The result was a theory that proposes that human behavior is not substantially predictable at the level of the individual, but at the level of the human group. In other words, trying to predict an individual human’s behavior without observing them in the group is like trying to predict the movement of a flower without observing the wind. It proposes one thing: that a person’s behavior is far more predictable in the human group with the highest biological interdependence: the family.
As stated, a science of human behavior requires predictive models based on a theory which describes human behavior. Predictive models require quantitative data to be organized systematically. Family Diagram is one effort to systematically organize data pertaining to the human family under meaningful conditions: as it adapts to stress.
For decades, a family diagram has made it possible for one person to record simple facts about a family’s response to stress. Often such a diagram could be used to communicate these facts to another person. Much of the information in the diagram is factual, such as biological relations, birth dates, moves, cutoffs, etc. Some symbols are theoretical interpretations of the facts, such as when used to indicate a basic pattern such as conflict, distance, projection, etc.

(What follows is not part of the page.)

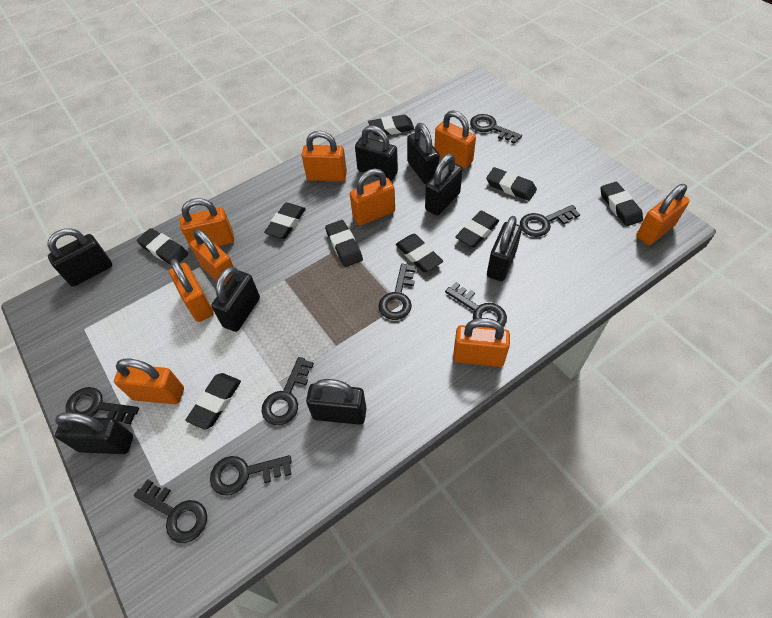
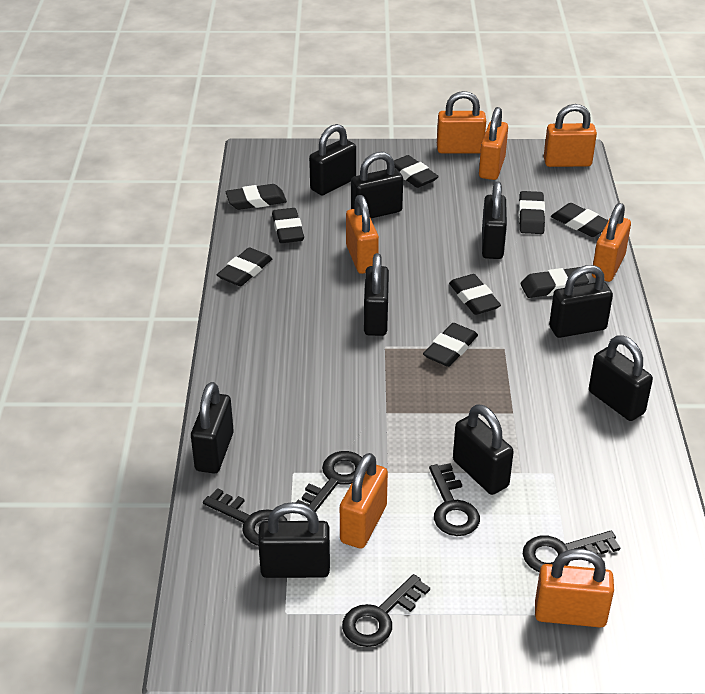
black key: [66,387,139,424] [134,479,207,543] [210,455,292,495] [262,357,314,425] [379,264,416,320] [445,282,507,328] [470,114,522,144] [520,205,580,237] = 8 -> [203,488,287,546] [296,451,362,512] [342,574,430,647] [429,463,480,536] [523,531,621,572] = 5
black padlock: [47,228,112,287] [55,412,133,454] [211,267,260,332] [306,379,367,425] [355,125,398,181] [407,123,440,184] [425,154,463,216] [487,216,522,281] = 8 -> [191,382,234,473] [258,502,330,578] [309,124,356,195] [351,152,403,218] [364,253,389,336] [453,404,514,495] [482,181,507,259] [549,265,613,338] [589,335,653,421] = 9
orange padlock: [114,359,184,404] [169,259,214,322] [180,198,234,248] [190,229,234,286] [302,131,347,182] [350,169,395,226] [434,110,476,169] [453,318,510,367] [636,184,690,245] = 9 -> [340,453,388,549] [346,195,379,274] [437,91,486,153] [479,107,508,180] [535,549,614,628] [544,104,597,167] [592,203,631,282] = 7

Moving to an integrative and quantitative science of human behavior requires refining the family diagram concept to use quantitative data. The winding and looping road to such a goal is illustrated in the following infographic:
The long-term vision of Family Diagram is to develop new symbols appropriate for the recording of objective facts in a scientific data model. These symbols would be collected for many families over long periods of time. This would inform a data model appropriate for understanding emotional systems. A data model of an emotional systems has a very particular set of characteristics, as defined here: Some Guidelines for Systems Models. Similar data models are just beginning to emerge in the quantitative end of Biology. Such a data model has never been developed for a human emotional system.
In the longest term, data from many families using Family Diagram would be aggregated into a database of family functioning that could put Bowen theory to the test. Bowen observed that systems coaches who challenge their assumptions by collecting and organizing facts about the families that they see tend to be more effective. Family Diagram is designed to simultaneously aid the systems coach in their professional work while pushing the theoretical envelope essential for a science of human behavior.
The stages marked “DONE” are covered in the following materials on this site:
Though some are marked “DONE”, each stage is of course repeatedly refined as time goes on. The more data is identified and then gathered, the more the later stages become solid and the earlier stages become even more solid. A stage is truly “DONE” when it is so useful that it is practically forgotten even though it is used every day, like the concept of gravity.